The task »
Compute how many lines in the records below contain the string "Azure" and give that number without other output.

* * *

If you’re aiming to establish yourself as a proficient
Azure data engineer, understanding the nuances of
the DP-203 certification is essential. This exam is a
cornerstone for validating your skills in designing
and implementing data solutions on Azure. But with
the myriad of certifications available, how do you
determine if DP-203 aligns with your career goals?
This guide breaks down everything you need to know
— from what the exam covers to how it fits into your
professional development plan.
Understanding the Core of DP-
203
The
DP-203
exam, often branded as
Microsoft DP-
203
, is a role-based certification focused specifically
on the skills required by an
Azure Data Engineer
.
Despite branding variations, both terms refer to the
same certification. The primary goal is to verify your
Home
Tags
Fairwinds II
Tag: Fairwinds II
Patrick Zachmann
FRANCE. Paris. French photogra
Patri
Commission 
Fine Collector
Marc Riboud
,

* * *

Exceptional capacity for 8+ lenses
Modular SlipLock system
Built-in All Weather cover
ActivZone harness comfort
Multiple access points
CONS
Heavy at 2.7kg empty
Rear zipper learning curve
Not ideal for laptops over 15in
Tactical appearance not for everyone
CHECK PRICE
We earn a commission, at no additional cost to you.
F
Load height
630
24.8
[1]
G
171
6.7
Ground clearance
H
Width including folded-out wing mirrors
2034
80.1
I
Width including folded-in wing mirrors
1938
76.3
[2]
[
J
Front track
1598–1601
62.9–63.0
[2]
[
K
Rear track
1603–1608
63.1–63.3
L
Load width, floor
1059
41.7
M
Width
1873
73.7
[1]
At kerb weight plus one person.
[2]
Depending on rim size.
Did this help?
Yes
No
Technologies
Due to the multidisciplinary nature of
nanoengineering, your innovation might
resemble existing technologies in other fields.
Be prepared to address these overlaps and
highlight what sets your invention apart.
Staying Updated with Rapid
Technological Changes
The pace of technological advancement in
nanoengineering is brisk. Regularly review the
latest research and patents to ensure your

* * *

Reply to the task »
3